The Summer Guest takes place in August 1994, and begins with the news that Harry Wainwright is near death and wishes to come to the camp to take one last fishing trip. Harry has been a guest for more than 30 summers. He’s fished there since JFK was in the White House and is, as Jordan says, one of the well-to-do “lifers [who] . . . are the bread and butter of a place like ours ... "

Jordan, Joe, Lucy and Kate are ready for Harry’s stay. They know of his dying wish and concede that the era of Harry Wainwright is coming to a close. Because he’s been a mainstay at the camp for years, Harry’s life is intricately intertwined with the lives of Lucy, Joe and Jordan. The three begin to tell of their experiences with Harry, and in the process they recount their past passions and relationships, disappointments, life-altering decisions and family breakdowns, where fathers play a crucial role. Harry, too, discloses his life history’s poignant recollections.

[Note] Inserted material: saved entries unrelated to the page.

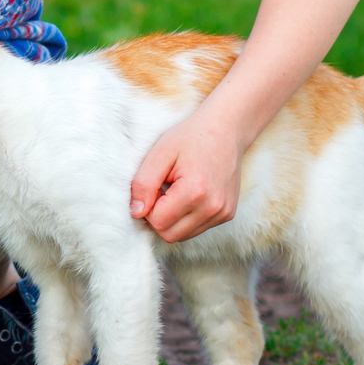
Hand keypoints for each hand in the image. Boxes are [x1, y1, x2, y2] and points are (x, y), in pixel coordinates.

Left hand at [129, 113, 243, 242]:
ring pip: (183, 235)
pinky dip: (186, 217)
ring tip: (177, 191)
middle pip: (170, 235)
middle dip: (159, 216)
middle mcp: (213, 207)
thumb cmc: (191, 137)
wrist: (226, 129)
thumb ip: (143, 184)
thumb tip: (136, 212)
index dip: (149, 206)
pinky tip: (190, 195)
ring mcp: (223, 213)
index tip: (156, 185)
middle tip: (163, 189)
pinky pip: (197, 229)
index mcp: (196, 191)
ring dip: (173, 219)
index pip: (158, 221)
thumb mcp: (160, 153)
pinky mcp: (227, 215)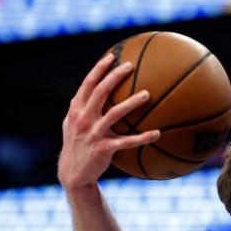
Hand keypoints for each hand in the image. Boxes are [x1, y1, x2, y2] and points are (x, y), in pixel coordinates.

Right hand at [58, 54, 160, 188]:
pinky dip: (143, 137)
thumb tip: (94, 90)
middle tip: (130, 66)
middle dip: (115, 77)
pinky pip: (127, 141)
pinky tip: (157, 133)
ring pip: (115, 113)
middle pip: (100, 92)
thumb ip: (81, 108)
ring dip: (132, 102)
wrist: (74, 173)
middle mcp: (83, 119)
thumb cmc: (77, 146)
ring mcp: (93, 133)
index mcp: (76, 110)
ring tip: (147, 94)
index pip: (87, 84)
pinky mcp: (103, 149)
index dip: (98, 69)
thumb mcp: (73, 124)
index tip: (112, 57)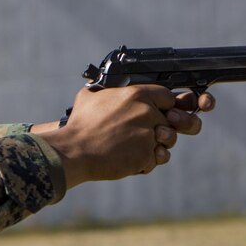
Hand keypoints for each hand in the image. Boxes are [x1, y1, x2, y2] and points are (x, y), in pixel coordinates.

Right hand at [31, 86, 214, 187]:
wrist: (74, 151)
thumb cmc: (79, 125)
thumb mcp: (89, 96)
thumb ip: (104, 88)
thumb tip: (98, 82)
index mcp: (137, 94)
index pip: (168, 96)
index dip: (164, 106)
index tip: (157, 112)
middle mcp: (147, 112)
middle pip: (171, 120)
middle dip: (160, 128)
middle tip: (141, 134)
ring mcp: (148, 135)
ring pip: (168, 140)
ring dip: (157, 145)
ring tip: (136, 147)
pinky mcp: (146, 155)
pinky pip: (156, 159)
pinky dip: (145, 162)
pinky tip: (129, 159)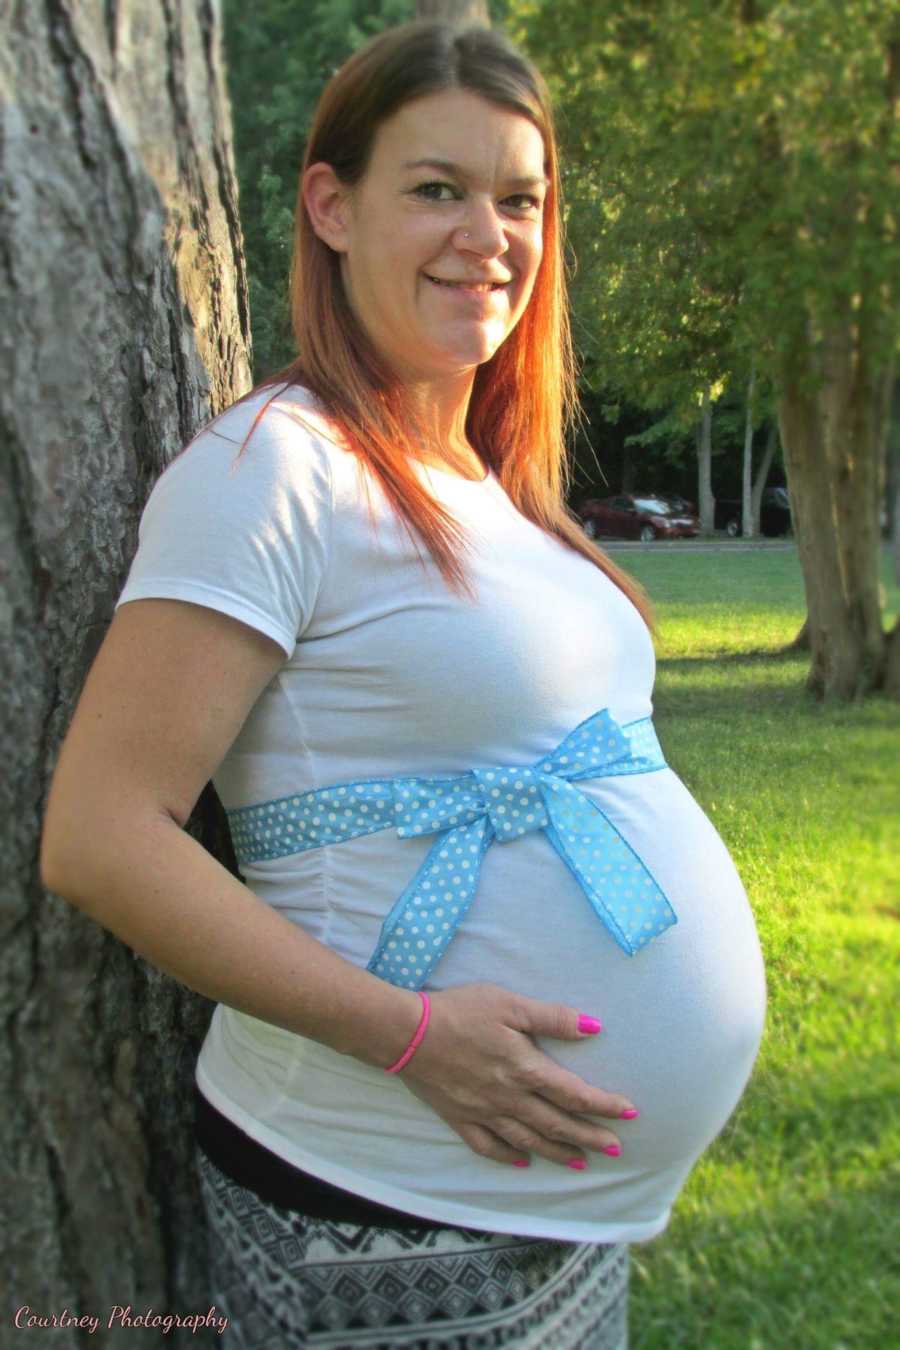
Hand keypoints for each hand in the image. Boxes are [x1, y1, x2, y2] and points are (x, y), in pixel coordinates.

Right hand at [398, 983, 637, 1168]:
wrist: (406, 1033)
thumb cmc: (459, 1012)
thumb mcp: (509, 1004)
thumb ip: (552, 1018)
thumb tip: (594, 1028)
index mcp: (524, 1069)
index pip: (573, 1093)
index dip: (603, 1104)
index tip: (629, 1113)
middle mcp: (508, 1098)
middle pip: (556, 1123)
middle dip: (588, 1136)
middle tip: (614, 1149)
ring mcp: (483, 1113)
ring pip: (528, 1140)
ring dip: (557, 1151)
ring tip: (579, 1161)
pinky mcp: (459, 1118)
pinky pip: (488, 1147)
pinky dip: (508, 1157)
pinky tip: (523, 1163)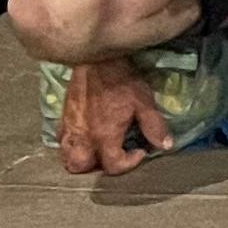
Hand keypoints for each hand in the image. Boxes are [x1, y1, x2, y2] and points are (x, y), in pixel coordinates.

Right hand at [54, 55, 171, 176]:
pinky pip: (61, 139)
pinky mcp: (62, 117)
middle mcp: (84, 137)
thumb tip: (166, 145)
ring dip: (81, 159)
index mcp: (105, 137)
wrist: (97, 60)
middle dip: (98, 167)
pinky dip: (70, 144)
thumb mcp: (144, 103)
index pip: (113, 166)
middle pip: (83, 167)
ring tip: (95, 150)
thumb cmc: (122, 81)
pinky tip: (83, 135)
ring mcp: (70, 128)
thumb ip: (154, 127)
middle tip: (113, 153)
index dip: (130, 163)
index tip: (140, 150)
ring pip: (67, 157)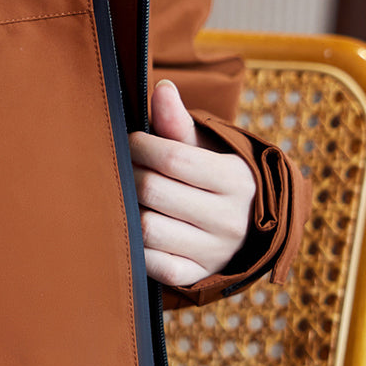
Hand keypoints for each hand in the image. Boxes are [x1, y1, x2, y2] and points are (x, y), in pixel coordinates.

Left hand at [128, 81, 255, 287]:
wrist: (244, 230)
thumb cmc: (213, 179)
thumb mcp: (206, 149)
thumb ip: (179, 123)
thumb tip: (161, 88)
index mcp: (235, 180)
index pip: (171, 158)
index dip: (140, 146)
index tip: (131, 142)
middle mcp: (229, 219)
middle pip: (153, 192)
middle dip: (129, 175)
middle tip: (121, 168)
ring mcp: (213, 252)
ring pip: (147, 229)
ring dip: (126, 211)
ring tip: (124, 197)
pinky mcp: (195, 277)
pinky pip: (152, 264)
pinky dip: (135, 248)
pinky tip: (131, 229)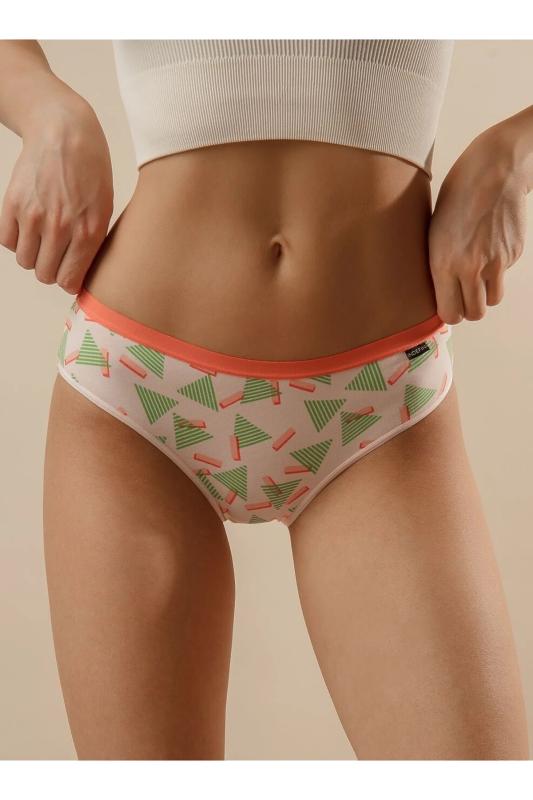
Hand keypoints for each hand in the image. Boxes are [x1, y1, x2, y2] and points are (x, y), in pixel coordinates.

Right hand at [0, 94, 113, 293]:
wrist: (65, 133)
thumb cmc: (91, 173)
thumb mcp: (104, 210)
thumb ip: (93, 244)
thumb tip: (78, 276)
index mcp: (88, 232)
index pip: (69, 281)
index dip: (68, 281)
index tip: (68, 272)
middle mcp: (60, 227)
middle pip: (45, 275)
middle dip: (50, 269)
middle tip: (56, 253)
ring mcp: (34, 215)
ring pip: (25, 261)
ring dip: (33, 254)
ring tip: (44, 236)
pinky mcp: (13, 203)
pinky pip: (8, 241)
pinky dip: (16, 239)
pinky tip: (29, 225)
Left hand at [428, 115, 531, 323]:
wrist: (493, 170)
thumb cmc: (457, 195)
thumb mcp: (433, 232)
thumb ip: (439, 264)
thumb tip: (442, 290)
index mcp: (444, 263)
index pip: (450, 314)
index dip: (449, 311)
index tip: (447, 303)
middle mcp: (472, 267)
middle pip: (474, 314)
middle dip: (468, 308)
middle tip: (462, 293)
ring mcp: (497, 261)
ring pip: (492, 300)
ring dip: (484, 293)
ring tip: (475, 274)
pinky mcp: (514, 253)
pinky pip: (504, 275)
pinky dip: (497, 269)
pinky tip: (489, 245)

The characters are all acutely aware that they’re sharing their inner thoughts and divulging guarded memories. In fact, they tell you so: Jordan says, “Everybody has a story, so here is mine—the story of me and Kate and old Harry Wainwright, and the lake and woods where all of this takes place”; Joe imparts, “I wanted . . . to find my life. This is exactly what happened, of course, and that is the part of the story in which Harry Wainwright played his part . . . .”; Lucy states, “There was . . . a cosmic symmetry that could not be refused . . . that was always folded into other loves, and that is the real story of me and Harry Wainwright”; and Harry confides, “I want to tell this story truly, so here it must be said that I also loved another, and how that came to pass: the story in which the married man with the sick wife and the son he does not love enough . . . because he is simply afraid to, permits himself the one, small present he is forbidden. The story in which he is not a hero, not at all."

You, as listener, become enraptured by these appealing characters and their emotional highs and lows. They show you how they’ve learned to love. They show you how they’ve lived with sorrow. They show you their courage and frailty. They give you honesty.

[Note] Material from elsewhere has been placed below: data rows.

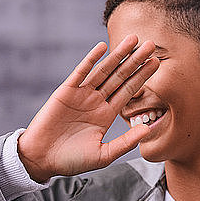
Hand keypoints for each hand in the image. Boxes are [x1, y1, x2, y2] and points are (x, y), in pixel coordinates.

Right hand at [17, 35, 158, 181]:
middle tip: (152, 45)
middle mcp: (97, 101)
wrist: (42, 159)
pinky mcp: (66, 91)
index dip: (142, 77)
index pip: (129, 91)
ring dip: (118, 55)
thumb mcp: (104, 155)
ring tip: (134, 40)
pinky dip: (91, 60)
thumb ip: (125, 143)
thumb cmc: (72, 160)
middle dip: (136, 61)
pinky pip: (81, 72)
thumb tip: (147, 129)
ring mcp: (82, 94)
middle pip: (120, 76)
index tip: (156, 63)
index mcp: (107, 115)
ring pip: (104, 70)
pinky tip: (103, 48)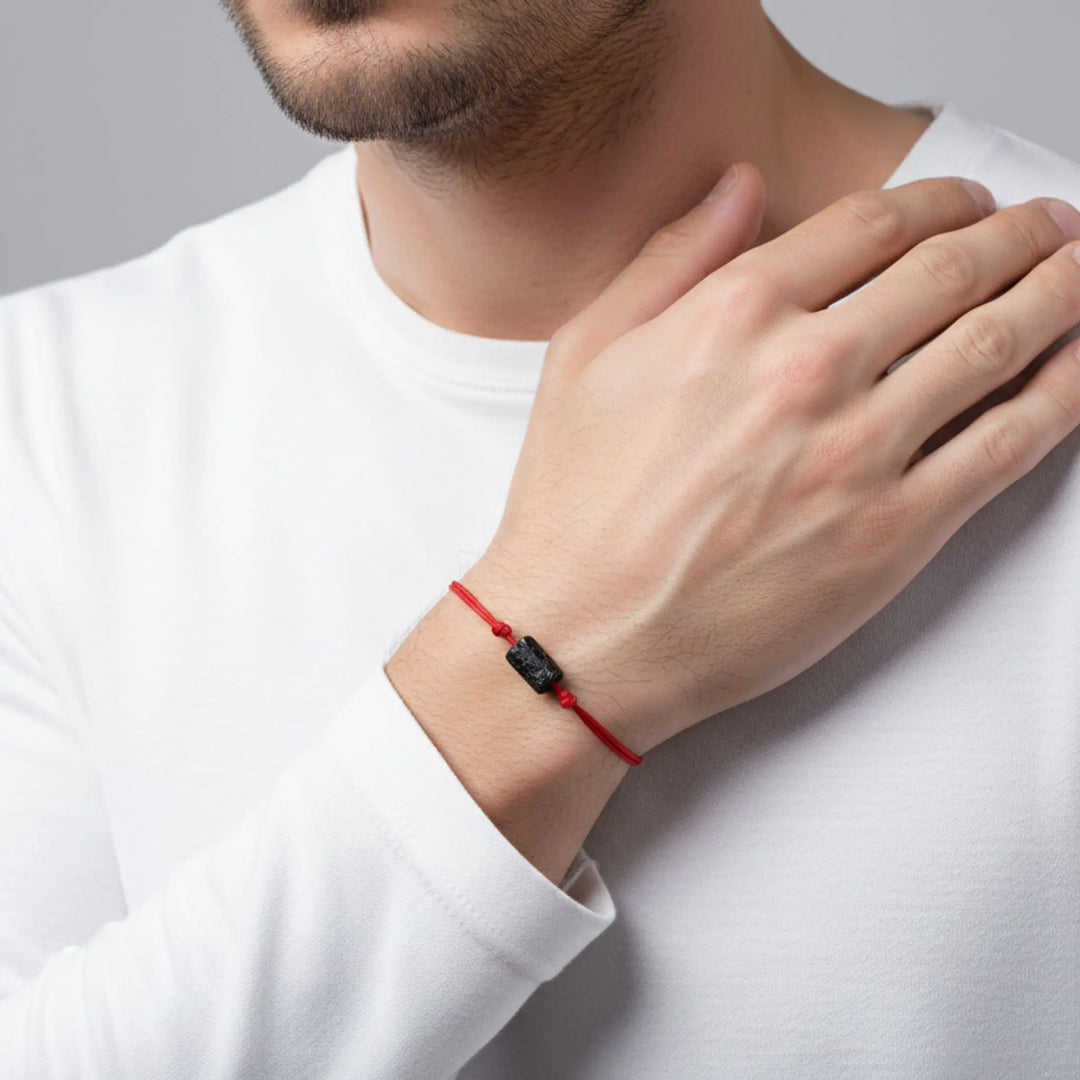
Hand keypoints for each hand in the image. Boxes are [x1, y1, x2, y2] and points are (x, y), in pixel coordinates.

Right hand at [466, 165, 1079, 755]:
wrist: (583, 636)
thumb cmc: (575, 509)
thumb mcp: (585, 355)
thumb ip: (668, 259)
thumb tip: (739, 188)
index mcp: (730, 315)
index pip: (870, 225)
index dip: (937, 200)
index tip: (962, 203)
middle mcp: (803, 370)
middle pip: (949, 271)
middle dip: (1015, 236)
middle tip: (1046, 227)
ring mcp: (856, 453)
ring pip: (995, 343)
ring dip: (1059, 293)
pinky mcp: (893, 534)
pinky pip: (1007, 445)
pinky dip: (1065, 393)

Their reminiscences take you to the 1960s, when Joe and Lucy are high school sweethearts and work summers together at the camp (then owned by Joe’s father) and Harry’s visits to this Maine get-away spot begin. You’re transported to the early `70s, when Harry’s wife, Meredith, dies of a rare disease; Joe avoids the Vietnam draft and jumps to Canada; and Lucy defies the parameters of her life, acknowledging that “never in my life had I done anything so purely on my own.” And, you are a part of this momentous August 1994, as Jordan prepares for Harry’s fishing trip and Kate realizes that she’s falling in love.

Lucy, Joe and Jordan bring you along as they travel to familiar Massachusetts locales, too. Boston and its Back Bay, Charles River, Storrow Drive and Beacon Hill. Cambridge’s Central Square and Harvard University. The former U.S. Army post at Fort Devens and Worcester also receive mention.

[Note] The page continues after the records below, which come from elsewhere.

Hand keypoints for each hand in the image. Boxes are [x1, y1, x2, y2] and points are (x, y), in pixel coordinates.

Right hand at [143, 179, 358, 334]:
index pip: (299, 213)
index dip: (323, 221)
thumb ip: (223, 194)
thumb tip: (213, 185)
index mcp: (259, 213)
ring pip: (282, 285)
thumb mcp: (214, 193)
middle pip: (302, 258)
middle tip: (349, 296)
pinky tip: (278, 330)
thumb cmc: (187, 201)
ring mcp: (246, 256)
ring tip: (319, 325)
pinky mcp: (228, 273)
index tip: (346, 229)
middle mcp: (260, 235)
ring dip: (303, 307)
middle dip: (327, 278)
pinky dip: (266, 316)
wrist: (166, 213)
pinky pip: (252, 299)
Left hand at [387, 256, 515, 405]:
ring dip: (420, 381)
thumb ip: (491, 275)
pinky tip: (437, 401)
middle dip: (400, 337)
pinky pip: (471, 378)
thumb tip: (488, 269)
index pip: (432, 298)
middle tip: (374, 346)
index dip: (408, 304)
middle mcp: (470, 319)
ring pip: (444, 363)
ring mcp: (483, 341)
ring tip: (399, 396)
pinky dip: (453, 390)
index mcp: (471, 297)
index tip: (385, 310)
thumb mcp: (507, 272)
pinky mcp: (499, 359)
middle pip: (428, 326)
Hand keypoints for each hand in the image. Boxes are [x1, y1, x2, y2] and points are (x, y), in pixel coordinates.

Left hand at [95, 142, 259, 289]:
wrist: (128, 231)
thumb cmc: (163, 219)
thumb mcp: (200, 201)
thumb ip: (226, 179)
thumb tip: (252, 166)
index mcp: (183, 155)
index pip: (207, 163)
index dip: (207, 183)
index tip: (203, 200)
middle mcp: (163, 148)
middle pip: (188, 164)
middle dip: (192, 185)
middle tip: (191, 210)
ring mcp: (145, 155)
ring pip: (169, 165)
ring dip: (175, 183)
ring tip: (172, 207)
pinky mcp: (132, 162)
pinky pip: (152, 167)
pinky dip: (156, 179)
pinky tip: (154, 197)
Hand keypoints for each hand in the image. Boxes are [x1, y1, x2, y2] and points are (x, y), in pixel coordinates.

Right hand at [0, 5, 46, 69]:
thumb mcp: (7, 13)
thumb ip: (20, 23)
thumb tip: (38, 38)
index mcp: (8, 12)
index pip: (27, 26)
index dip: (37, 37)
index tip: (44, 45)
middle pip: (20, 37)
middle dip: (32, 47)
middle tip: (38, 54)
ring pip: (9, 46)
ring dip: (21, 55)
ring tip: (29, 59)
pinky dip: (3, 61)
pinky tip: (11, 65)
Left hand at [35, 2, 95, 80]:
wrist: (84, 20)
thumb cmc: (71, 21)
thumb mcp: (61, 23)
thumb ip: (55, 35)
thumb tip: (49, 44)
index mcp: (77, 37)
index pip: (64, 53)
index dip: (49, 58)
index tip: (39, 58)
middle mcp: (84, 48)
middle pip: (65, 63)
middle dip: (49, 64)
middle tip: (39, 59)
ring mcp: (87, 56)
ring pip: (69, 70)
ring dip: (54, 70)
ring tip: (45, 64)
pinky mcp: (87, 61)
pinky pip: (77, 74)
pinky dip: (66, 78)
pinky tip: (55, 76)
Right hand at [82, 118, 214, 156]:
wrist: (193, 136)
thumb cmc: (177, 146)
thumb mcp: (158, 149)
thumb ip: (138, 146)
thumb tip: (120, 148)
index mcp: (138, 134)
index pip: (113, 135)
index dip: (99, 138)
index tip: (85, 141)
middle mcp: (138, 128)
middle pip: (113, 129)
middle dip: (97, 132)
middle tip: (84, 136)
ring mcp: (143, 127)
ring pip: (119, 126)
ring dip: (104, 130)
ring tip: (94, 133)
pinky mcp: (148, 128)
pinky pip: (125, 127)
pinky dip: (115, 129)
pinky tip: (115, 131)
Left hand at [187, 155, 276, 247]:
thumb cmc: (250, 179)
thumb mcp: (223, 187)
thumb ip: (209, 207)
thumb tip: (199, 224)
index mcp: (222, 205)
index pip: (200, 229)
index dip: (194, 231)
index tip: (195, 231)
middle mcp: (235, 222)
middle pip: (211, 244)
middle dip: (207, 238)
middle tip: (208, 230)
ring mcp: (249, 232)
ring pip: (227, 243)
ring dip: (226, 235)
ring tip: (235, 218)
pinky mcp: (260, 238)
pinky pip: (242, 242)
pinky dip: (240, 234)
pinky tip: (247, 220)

The Summer Guest has one villain who appears briefly, the malicious Hank Rogue. And apart from a group of raucous vacationing lawyers—a side storyline that Cronin presents proficiently—there are no finaglers, spoilers or malcontents. To call the novel wholesome is not to suggest that it is stilted or lacks provocative tension. It is graceful and unpretentious. It simply feels real.

Harry, Lucy, Joe, Jordan and Kate are memorable, colorful characters who want to take you into their confidence and seem to feel the better for it. As Harry says, “After so much time, how wonderful finally to say these things. It is as if I have been carrying a heavy suitcase for years and years, only to discover I can simply put it down.”